I’m not sure how this particular piece came to be opened on my desktop tonight, how my finger happened to stumble across it on the desktop, opening it on the screen. It’s something I recall writing in the spring, prompted by an exercise from Southeast Review’s Writer’s Regimen. But here it was, sitting here, like I was supposed to read it again, and it was appropriate, actually, to continued wrestling I have with my dad’s response to my writing. Just when I think it’s gone, it resurrects, this time in a phone conversation with my mother in response to a newspaper article that came out about me yesterday. She read the article, she said, aloud and to my father, and his only response was an expletive at the reference to him and my uncle as partial subjects of my autism memoir. And I don’t suppose I’m surprised, exactly. The saying, “This doesn’t leave this house,” was a big one growing up. What happens here stays here–we don’t talk about ourselves, don’t talk about our difficulties, don’t give anybody reason to look down on us. In fact, we pretty much just hide who we are. Well, I’m not living by that rule anymore. In fact, I’m trying very hard to write my life honestly, without pretension, without exaggeration, without malice so that I can better understand. So I’ve decided to post here what I wrote in that exercise. It’s a reflection on a photograph taken the day I graduated from Notre Dame, but it’s also more than that. Much more. Here it is:
“Picture Perfect”
Pride in another comes easily when you don’t know the whole person. That’s how it was for us on that day, squinting into the sunshine of early June, me robed in black robes I’d butchered with scissors, not quite grasping that somewhere there really were armholes in the robe, not just these long empty things. Even on that day of accomplishment I felt like an idiot, careful not to raise my arms to reveal my butchery of fabric. I laughed about it then and I can laugh about it now. But I still feel stupid about it, even as I sit here wearing my checkered red pajamas, mens pajamas, one size too large which I never exchanged for a smaller size, feeling stupid about that mistake too.

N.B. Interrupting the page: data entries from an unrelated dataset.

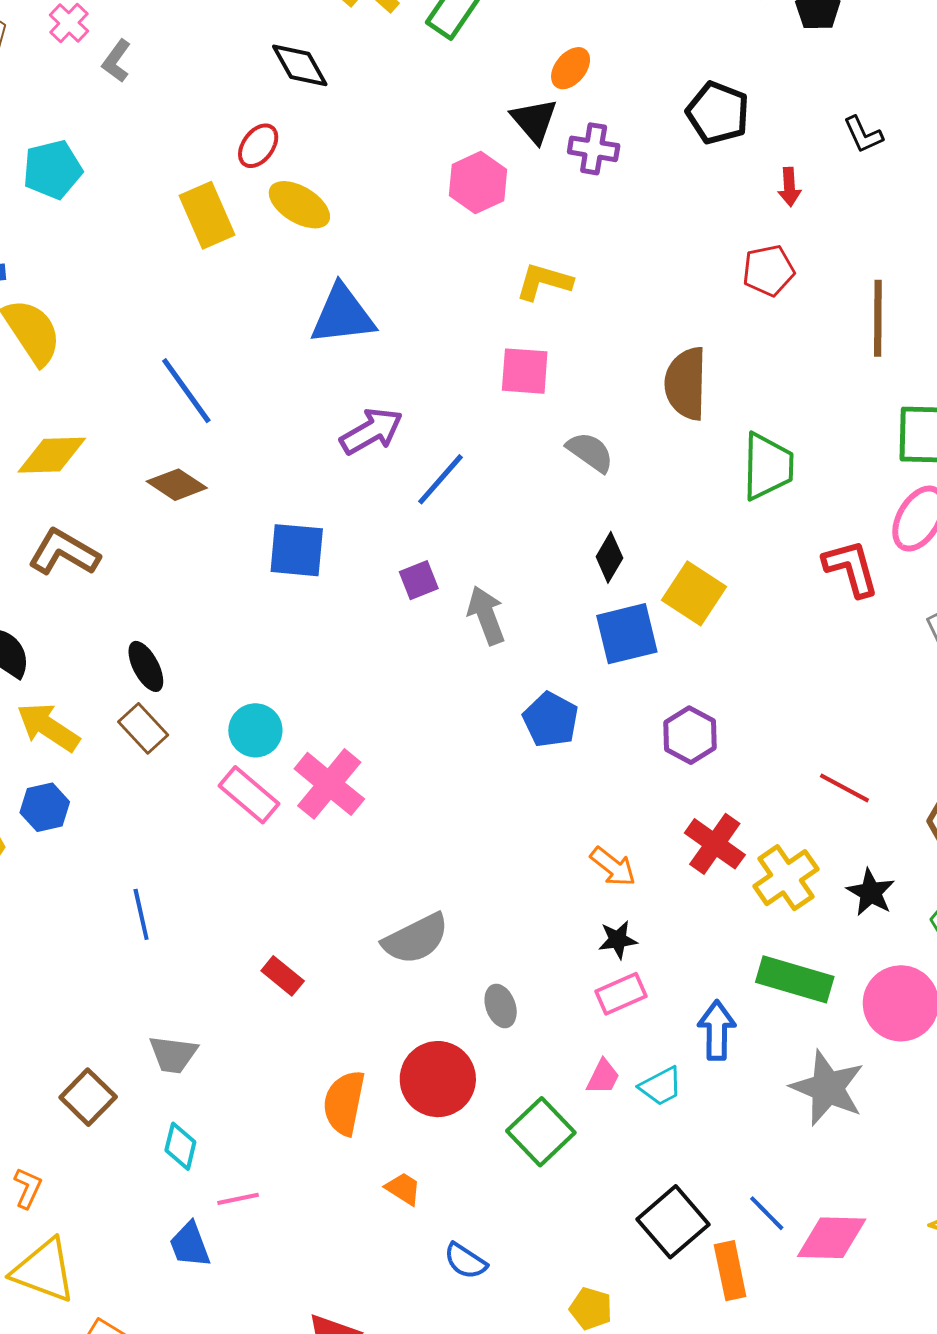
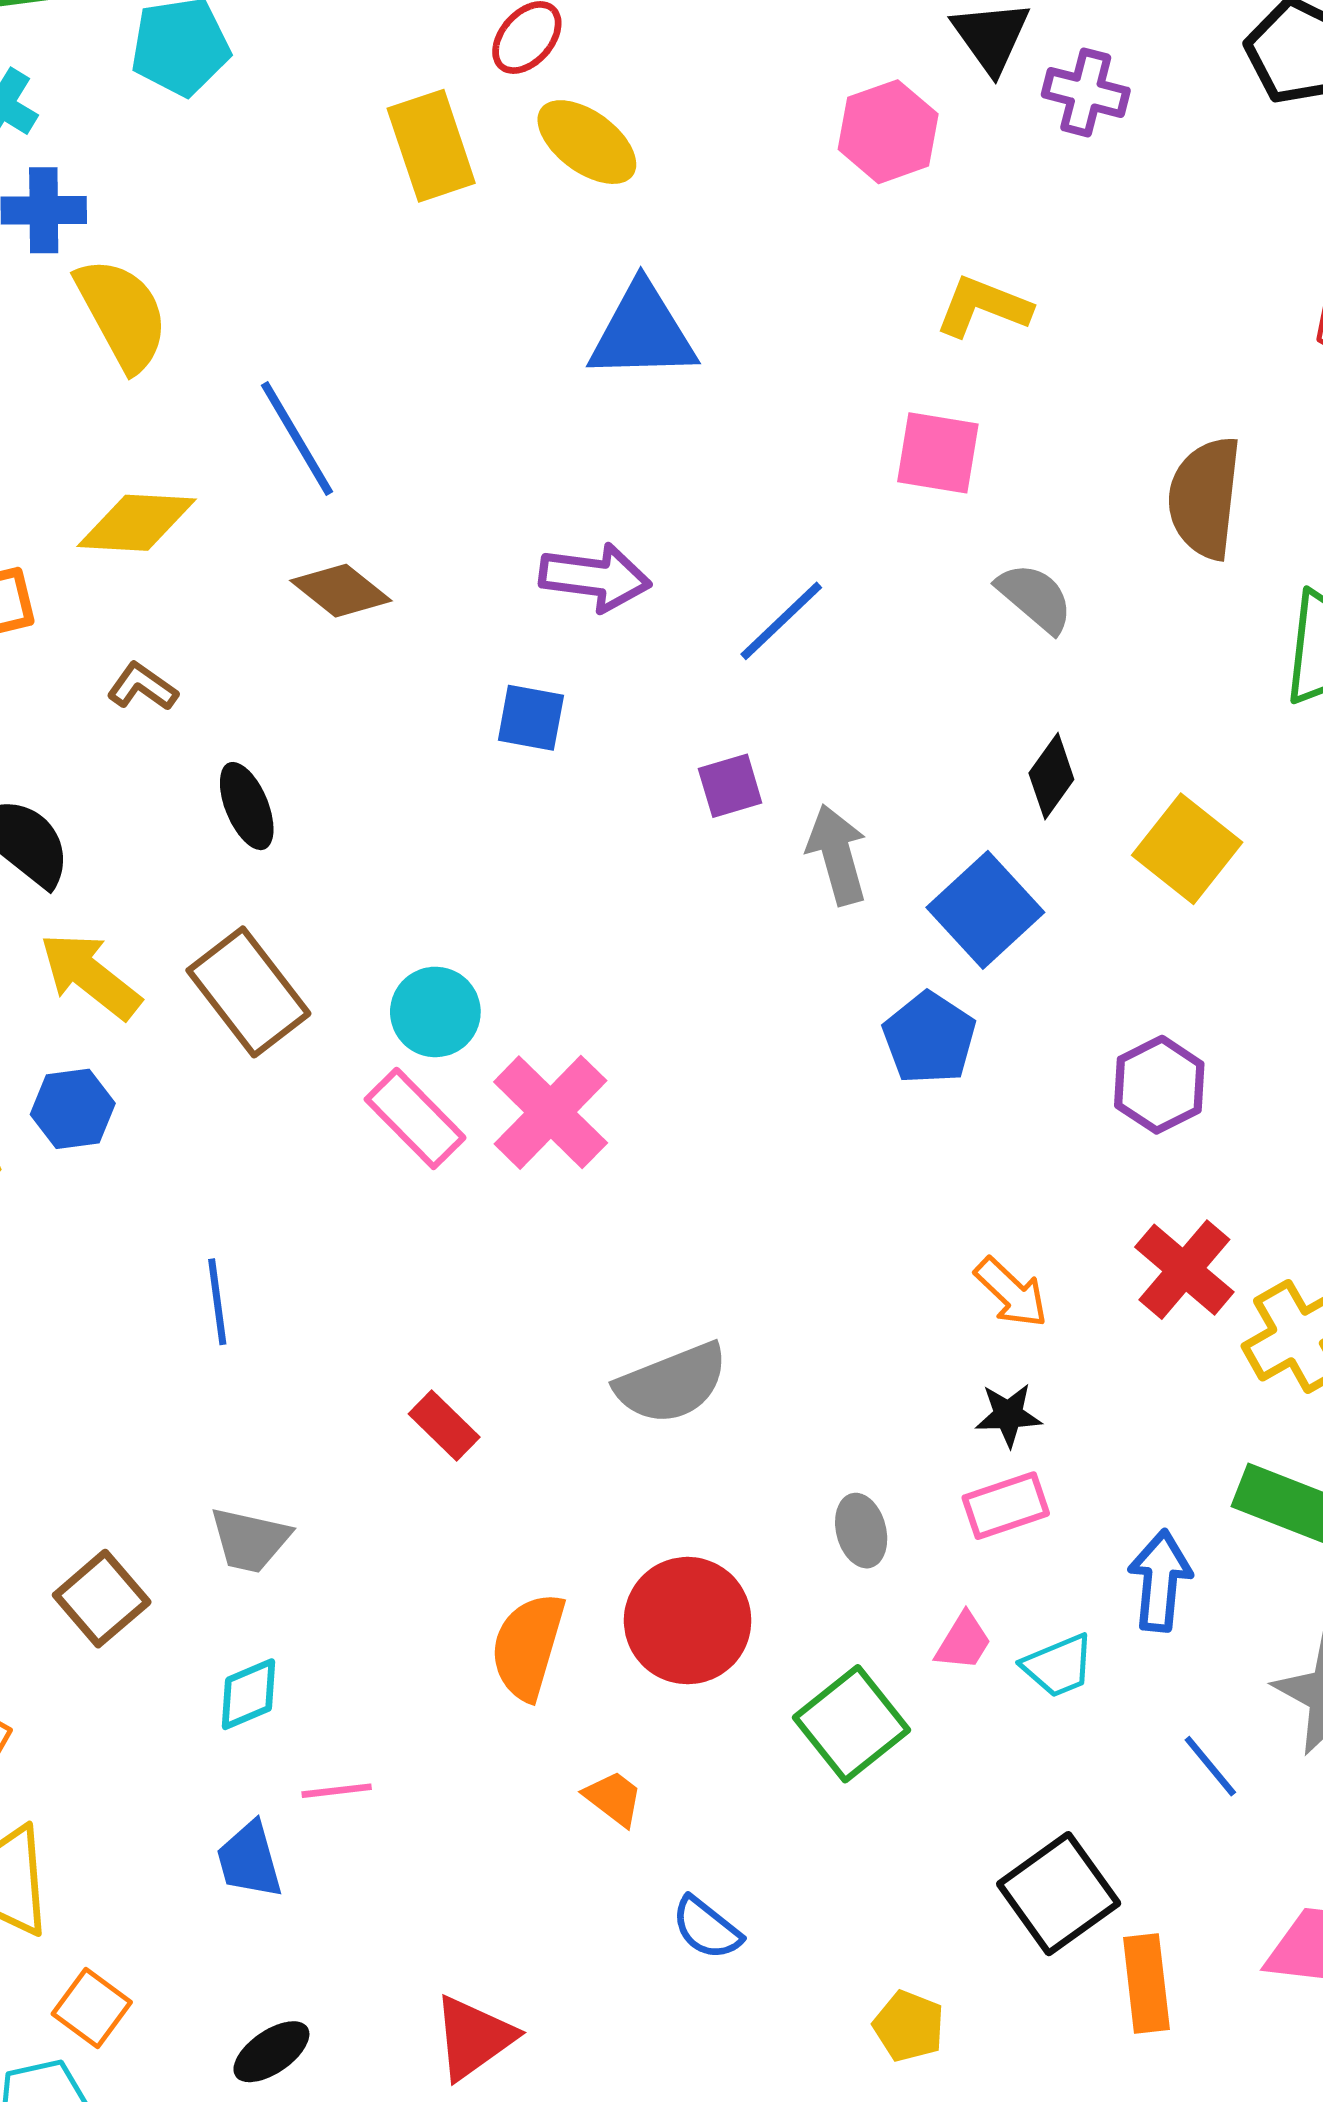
blue line: (186, 391) -> (297, 438), moved
purple arrow: (371, 431) -> (595, 577), moved, turned 32
blue square: (297, 550) -> (531, 718), size x0.7
brown L-shape: (64, 552) -> (142, 687), size x0.6
blue square: (627, 634) -> (985, 910), moved, turned -34
black ellipse: (146, 666) -> (247, 806), moved
brown rectangle: (143, 728) -> (248, 992), size x1.5
gray ellipse: (501, 1006) -> (861, 1531), moved
cyan diamond: (180, 1146) -> (248, 1694), turned 48
blue line: (767, 1213) -> (1210, 1766), moved

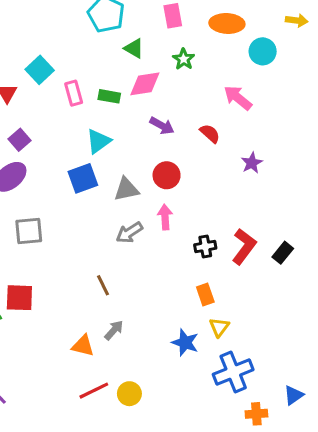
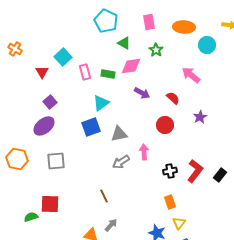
red circle: (167, 175) -> (165, 125), moved

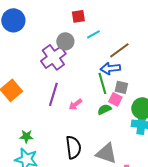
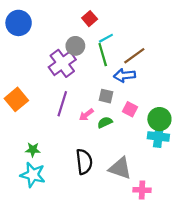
red square: (78, 16) -> (90, 19), turned -32
green line: (102, 83) -> (103, 55), moved
gray square: (121, 87) -> (106, 96), moved
green semicircle: (104, 109) -> (105, 122), moved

But there we stand in the photograph, my father and me, his arm around my shoulder, his face a slight smile while my smile seems broad enough to split the universe, split myself into two. And I know that he is proud to be present at my graduation from Notre Dame, proud that I have an MFA. He is proud in the way that one can be on such a day, in the way that he can be when he doesn’t have to read what I write and therefore acknowledge who I really am, whatever that may be. This is a photo to show and say, “See my daughter? She graduated from Notre Dame,” just as he will say in the year following, “my daughter is a college professor,” and just as he will say several years later, “my daughter has two children and stays at home with them.” He will never to my knowledge admit, “My daughter is a writer” as the last story of mine he ever saw, not even read, garnered the response, “I would be ashamed for anybody to know my daughter had written that.”
“Hide it,” I tell my mom, handing my master’s thesis to my mother as we stood one night in her kitchen, one night when it is late and my father is asleep in the living room chair and my husband is off reading a novel in the spare bedroom. “Don’t let Dad read it.” And my mother doesn’t argue with this, doesn’t say, “but he’d love to know what you’ve written.” Instead she says, “maybe I should give it back to you when I’ve finished, get it out of the house.” She’s right, of course, and that is what she does, giving it to my sister who cannot really understand my stories any more than my mother can.
Do I sound bitter? I’m not bitter exactly. For I look at the pictures and I remember feeling my father’s pride in that moment even if he lacked full understanding or even a desire to understand. He was proud and I was happy to make him proud. Simple as that. What a shame I’ve since become such a disappointment to him, so much so that he used that very word—disappointment—to describe me on finding out my 2008 presidential pick. A bit more of his pride in me chipped away that day. Actually, pretty much all of it was. And yet what a little thing that seemed to me. Not like giving him my stories to read. Not like revealing to him my deep inner struggles of identity and acceptance.
“Hide it,” I hear my mother’s voice in my head. “Hide it from Dad. Hide it even from me.”
And so I smile wide to bursting, wanting to split out of my skin and let everything come spilling forth.